Die Angelegenheit der Brüder in Locarno hat mit Recht dir und uns allen den herbsten Schmerz bereitet. Es war erstlich schon schmählich, dass sie von ihren Beschützern im Stich gelassen wurden, aber eine noch größere Schmach ists, dass Bekenner des Evangeliums an Glaubensgenossen eine auch in ihrem Namen gestellte Aufforderung zu treulosem Abfall richten lassen. Besser wäre es gewesen, die frommen Brüder zehnmaliger Folterung auszusetzen! Denn es ist eine ganz verkehrte Milde, um Menschenleben zu schonen die heilige Wahrheit Gottes zum Gespött zu machen. Und dazu schämen sich diese Leute ihrer Schändlichkeit so wenig, dass sie noch fast mit Vorwürfen die andern zum Guten abbringen wollen. Möchte ich doch bald hören, dass sie von Euren Behörden eine so strenge Zurückweisung erfahren, die sie endlich einmal spüren. Denn wer nicht einmal von einer solchen Schande sich aufregen lässt, muss doch zu stumpfsinnig sein. Ich möchte den armen Brüdern in Locarno mit einigem Trost zu Hilfe kommen, damit sie doch merken, wie wir um sie in Sorge sind, aber die Verhältnisse sind mir infolge der weiten räumlichen Entfernung zu unbekannt, und ich denke auch, Ihr werdet ohne Zweifel dies Werk schon eifrig betreiben.
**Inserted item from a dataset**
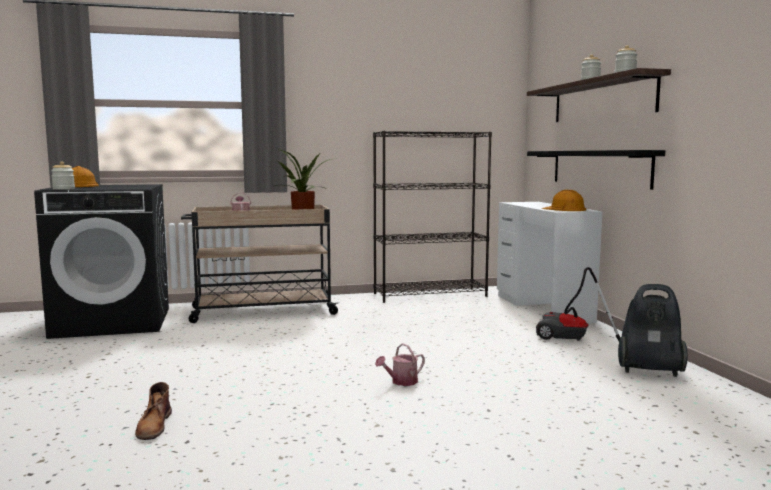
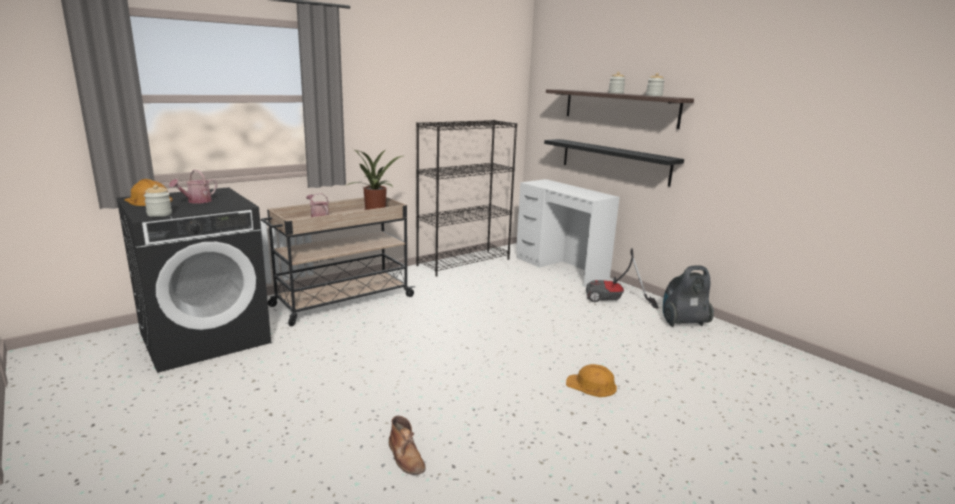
camera: 25 degrees left, 10 degrees up
watering can [375,343,425,386] -> watering can moved to [169,170,217,204]
orange hard hat [542,190,586,211] -> orange hard hat moved to [566,364,617,397]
Lebwohl, bester Mann, von Herzen verehrter Bruder. Der Herr leite und behüte auch weiterhin dich und deine Kollegen. Er segne Euren heiligen Eifer, und er triumphiere durch Euch über die treulosen Leute, die wie Pilatus Christum geißeln lassen, um ihn vor dem Kreuz zu retten, und dabei Euer ernste Auffassung der Sache ungerechter Weise Trotz nennen. In deinem Hause grüße Frau, Schwiegersöhne und Söhne von mir.
Genf, 13. Januar 1555.
Dein
Johannes Calvin.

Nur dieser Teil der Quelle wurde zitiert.